> _AIM OF THE EXERCISE_:
Within the records that follow, restate exactly the lines from the line with "nu 1218; Ibn" down to the line with "story: this is", including both. Omit the pictures.
● ● ● ● ●
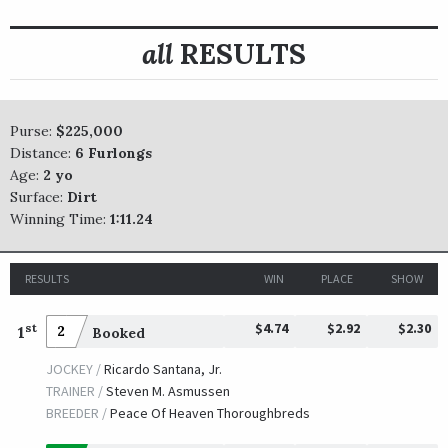
all
RESULTS
Purse:
$225,000
Distance:
6 Furlongs
Age:
2 yo
Surface:
Dirt
Winning Time:
1:11.24
RESULTS
WIN
PLACE
SHOW
$4.74
$2.92
$2.30
st
1
2
Booked
JOCKEY /
Ricardo Santana, Jr.
TRAINER /
Steven M. Asmussen
BREEDER /
Peace Of Heaven Thoroughbreds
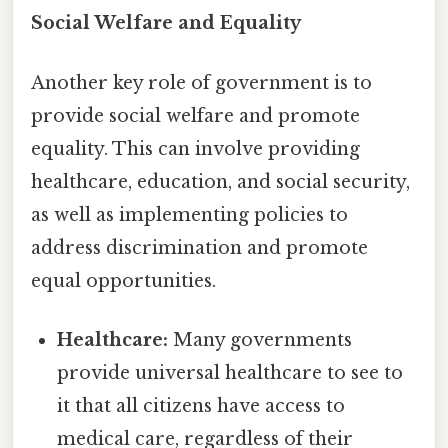
Social Welfare and Equality
Another key role of government is to
provide social welfare and promote
equality. This can involve providing
healthcare, education, and social security,
as well as implementing policies to
address discrimination and promote
equal opportunities.
Healthcare:
Many governments
provide universal healthcare to see to
it that all citizens have access to
medical care, regardless of their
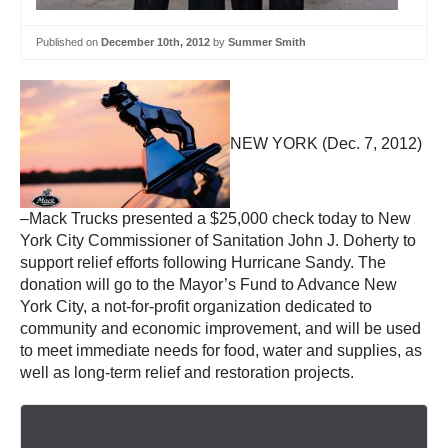
Published on
December 10th, 2012
by
Summer Smith
NEW YORK (Dec. 7, 2012)
–Mack Trucks presented a $25,000 check today to New
York City Commissioner of Sanitation John J. Doherty to
support relief efforts following Hurricane Sandy. The
donation will go to the Mayor’s Fund to Advance New
York City, a not-for-profit organization dedicated to
community and economic improvement, and will be used
to meet immediate needs for food, water and supplies, as
well as long-term relief and restoration projects.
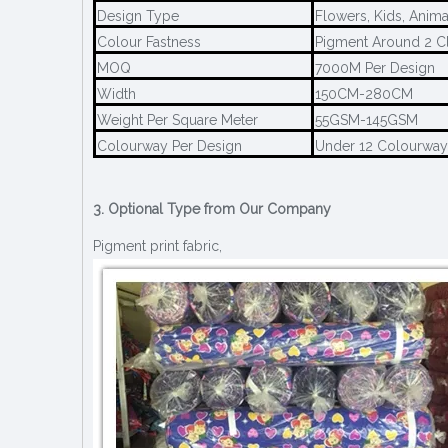
Design Type
Flowers, Kids, Anima
Colour Fastness
Pigment Around 2 Cl
MOQ
7000M Per Design
Width
150CM-280CM
Weight Per Square Meter
55GSM-145GSM
Colourway Per Design
Under 12 Colourway
3. Optional Type from Our Company
Pigment print fabric,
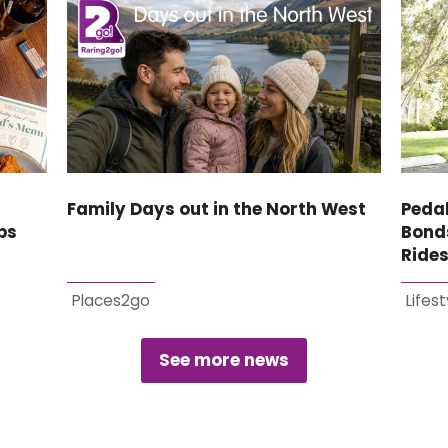
Family Days out in the North West
Pedal
bs
Bonds
Ride
Places2go
Lifest
See more news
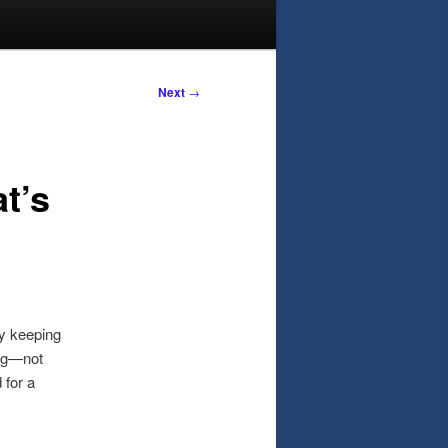
Next
→
t’s
y keeping
ing—not
 for a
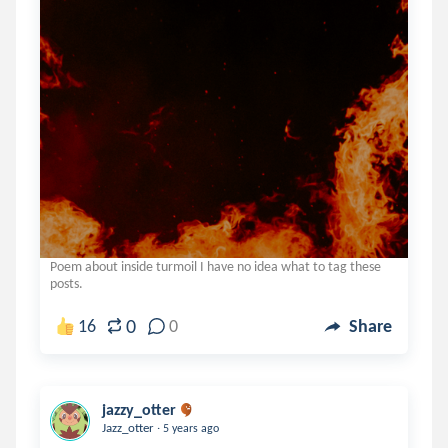
Poem about inside turmoil I have no idea what to tag these
posts.
0
16
0
Share
jazzy_otter
.
Jazz_otter
5 years ago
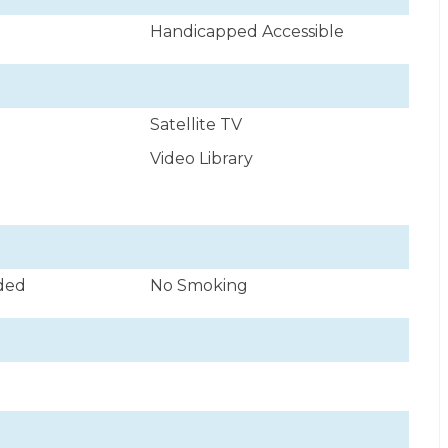
Handicapped Accessible
Satellite TV
Video Library
uded
No Smoking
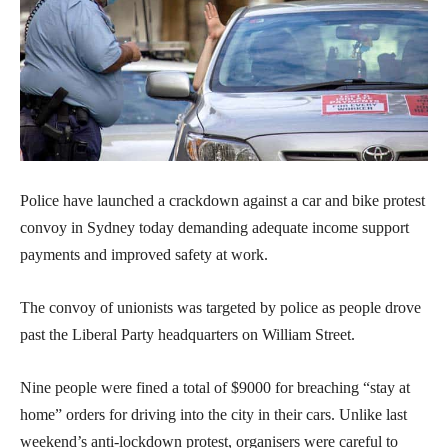
Police have launched a crackdown against a car and bike protest
convoy in Sydney today demanding adequate income support
payments and improved safety at work.
The convoy of unionists was targeted by police as people drove
past the Liberal Party headquarters on William Street.
Nine people were fined a total of $9000 for breaching “stay at
home” orders for driving into the city in their cars. Unlike last
weekend’s anti-lockdown protest, organisers were careful to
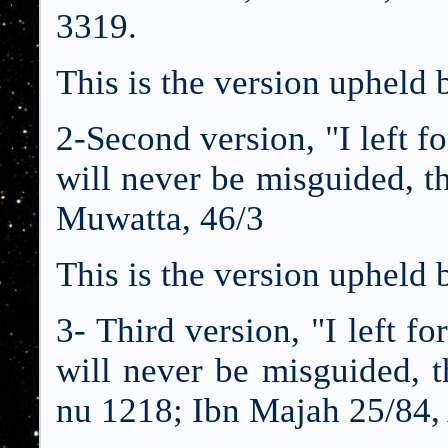
3319.
This is the version upheld
2-Second version, "I left f
will never be misguided, 
Muwatta, 46/3
This is the version upheld
3- Third version, "I left f
will never be misguided, 
nu 1218; Ibn Majah 25/84,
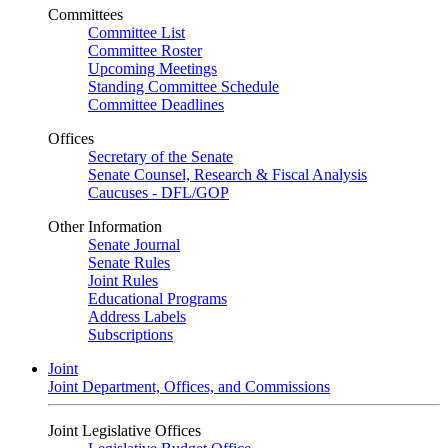
Committees
Committee List
Committee Roster
Upcoming Meetings
Standing Committee Schedule
Committee Deadlines
Offices
Secretary of the Senate
Senate Counsel, Research & Fiscal Analysis
Caucuses - DFL/GOP
Other Information
Senate Journal
Senate Rules
Joint Rules
Educational Programs
Address Labels
Subscriptions
Joint
Joint Department, Offices, and Commissions
Joint Legislative Offices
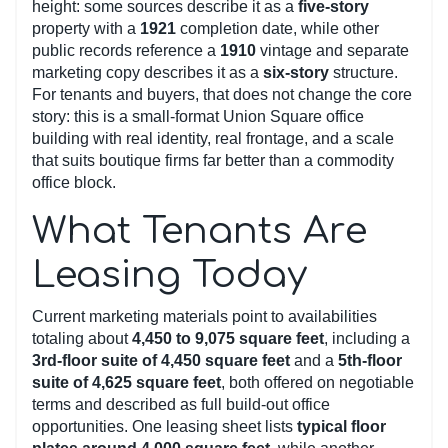
height: some sources describe it as a
five-story
property with a
1921
completion date, while other
public records reference a
1910
vintage and separate
marketing copy describes it as a
six-story
structure.
For tenants and buyers, that does not change the core
story: this is a small-format Union Square office
building with real identity, real frontage, and a scale
that suits boutique firms far better than a commodity
office block.
What Tenants Are
Leasing Today
Current marketing materials point to availabilities
totaling about
4,450 to 9,075 square feet
, including a
3rd-floor suite of 4,450 square feet
and a
5th-floor
suite of 4,625 square feet
, both offered on negotiable
terms and described as full build-out office
opportunities. One leasing sheet lists
typical floor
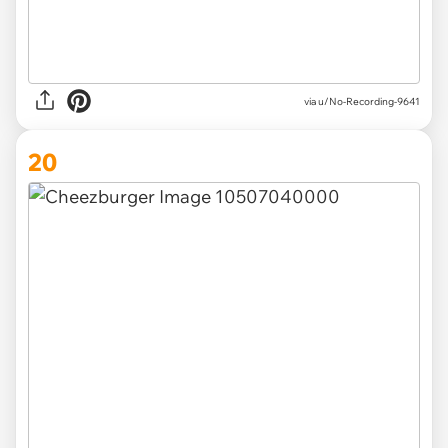
via u/No-Recording-9641
20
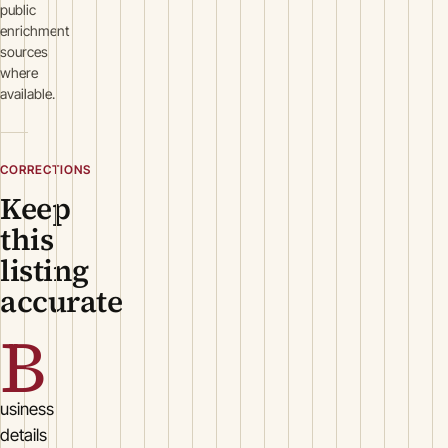
public
enrichment
sources
where
available.
CORRECTIONS
Keep
this
listing
accurate
B
usiness
details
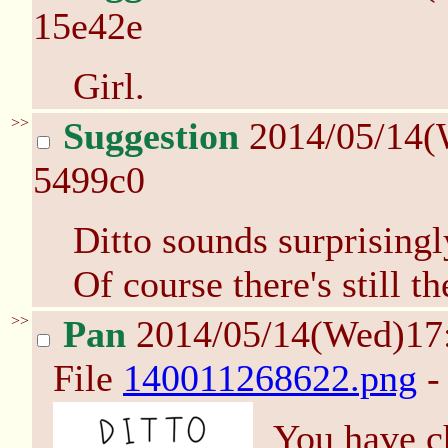
15e42e
Girl.
>>
Suggestion
2014/05/14(
5499c0
Ditto sounds surprisingly
Of course there's still t
>>
Pan
2014/05/14(Wed)17
File
140011268622.png
-
You have c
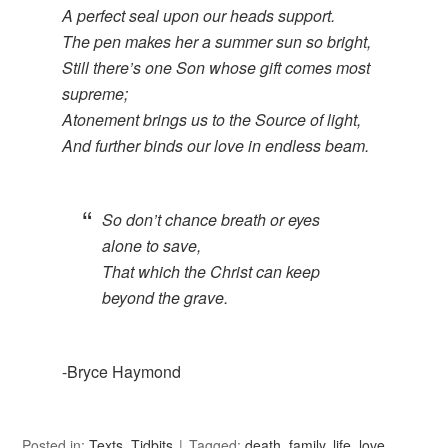
A perfect seal upon our heads support.
The pen makes her a summer sun so bright,
Still there’s one Son whose gift comes most
supreme;
Atonement brings us to the Source of light,
And further binds our love in endless beam.
So don’t chance breath or eyes
alone to save,
That which the Christ can keep
beyond the grave.
-Bryce Haymond
Posted in:
Texts
,
Tidbits
Tagged:
death
,
family
,
life
,
love
,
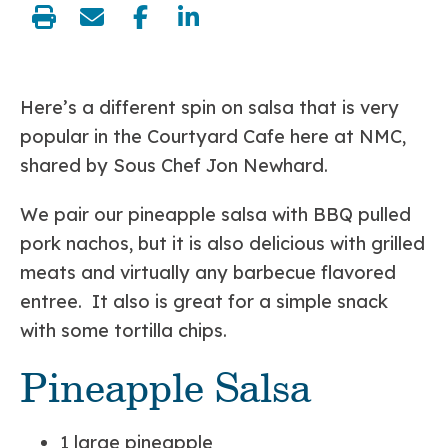
share:
Here’s a different spin on salsa that is very
popular in the Courtyard Cafe here at NMC,
shared by Sous Chef Jon Newhard.
We pair our pineapple salsa with BBQ pulled
pork nachos, but it is also delicious with grilled
meats and virtually any barbecue flavored
entree. It also is great for a simple snack
with some tortilla chips.
Pineapple Salsa
1 large pineapple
● ● ● ● ●
> _ANSWER SECTION_:
nu 1218; Ibn Majah 25/84,
Committees
Committee List
Committee Roster
Upcoming Meetings
Standing Committee Schedule
Committee Deadlines
Offices
Secretary of the Senate
Senate Counsel, Research & Fiscal Analysis
Caucuses - DFL/GOP
Other Information
Senate Journal
Senate Rules
Joint Rules
Educational Programs
Address Labels
Subscriptions
Joint
Joint Department, Offices, and Commissions
Joint Legislative Offices
height: some sources describe it as a
five-story
property with a
1921
completion date, while other
public records reference a
1910
vintage and separate
marketing copy describes it as a
six-story
structure.
For tenants and buyers, that does not change the core
story: this is a small-format Union Square office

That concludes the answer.